Our experience in the Labor Campaign for Single Payer has shown that support for our cause is greatest at the front lines of the labor movement, where leaders and staffers have to deal on a daily basis with the consequences of private, for-profit healthcare. Our goal has been to work with those activists as they find ways to constructively engage with national labor leadership. After AFL-CIO President Trumka’s Labor Day appearance on Fox News, for example, we asked unionists to write him to remind him that support for Medicare for All is the official policy of America’s largest labor federation. Over 2,500 people answered the call. These are the leaders who will drive change in our movement and ultimately bring the formidable political and mobilization resources of institutional labor into the battle to make healthcare a right for everyone in America. When that happens, we will win.

As Washington State Labor Council President Larry Brown stated, “Unions do not serve their members well by trying to circle the wagons around an unsustainable model of employment-based healthcare.” Our labor movement will thrive when we express the aspirations of all workers and speak on behalf of the entire working class.

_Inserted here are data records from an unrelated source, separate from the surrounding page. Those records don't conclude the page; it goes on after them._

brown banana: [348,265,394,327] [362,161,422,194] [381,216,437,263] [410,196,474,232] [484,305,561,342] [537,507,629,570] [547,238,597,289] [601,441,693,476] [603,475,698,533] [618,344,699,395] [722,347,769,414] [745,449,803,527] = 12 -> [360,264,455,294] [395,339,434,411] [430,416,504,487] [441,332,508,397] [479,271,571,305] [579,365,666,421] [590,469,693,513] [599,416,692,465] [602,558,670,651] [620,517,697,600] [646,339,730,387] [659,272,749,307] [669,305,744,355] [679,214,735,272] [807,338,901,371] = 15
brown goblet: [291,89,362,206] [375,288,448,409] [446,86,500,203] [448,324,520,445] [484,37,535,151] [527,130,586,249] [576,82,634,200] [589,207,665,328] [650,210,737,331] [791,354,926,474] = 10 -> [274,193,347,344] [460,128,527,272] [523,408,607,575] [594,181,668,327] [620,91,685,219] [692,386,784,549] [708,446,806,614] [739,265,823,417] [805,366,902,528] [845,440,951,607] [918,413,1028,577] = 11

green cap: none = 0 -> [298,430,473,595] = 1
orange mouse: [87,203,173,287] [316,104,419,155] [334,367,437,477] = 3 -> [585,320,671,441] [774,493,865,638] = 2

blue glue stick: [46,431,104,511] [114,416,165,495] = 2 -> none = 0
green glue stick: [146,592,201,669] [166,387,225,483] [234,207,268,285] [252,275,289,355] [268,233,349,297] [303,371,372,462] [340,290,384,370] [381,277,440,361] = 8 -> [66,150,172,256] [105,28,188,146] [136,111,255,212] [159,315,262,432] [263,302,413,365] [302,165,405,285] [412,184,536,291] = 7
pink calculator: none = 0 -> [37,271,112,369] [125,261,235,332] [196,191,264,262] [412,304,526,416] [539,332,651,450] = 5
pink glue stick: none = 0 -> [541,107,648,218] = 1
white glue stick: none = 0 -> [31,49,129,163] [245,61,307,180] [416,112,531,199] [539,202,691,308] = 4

Union members should be justly proud of the long battle that unions have waged to protect their right to access affordable, quality healthcare, and the Labor Campaign for Single Payer stands in solidarity with all workers everywhere who fight to protect these hard-won gains. But our movement is at an historic juncture. Now is not the time to muddy the waters or bargain against ourselves. We need labor to lead as we work to make this a key issue in the 2020 elections and to hold politicians accountable in 2021 and beyond. And we have the right to expect that the union leaders who represent us and the politicians that we support will do more than just parrot the talking points crafted by healthcare industry lobbyists. •

This article first published on the New Politics website.

Endnotes

  1. Robert Pollin, James Heintz, Peter Arno, Jeannette Wicks-Lam, and Michael Ash, Economic Analysis of Medicare for All, Political Economy Research Institute, 108-12.

Mark Dudzic is National Coordinator of Labor Campaign for Single Payer in the United States.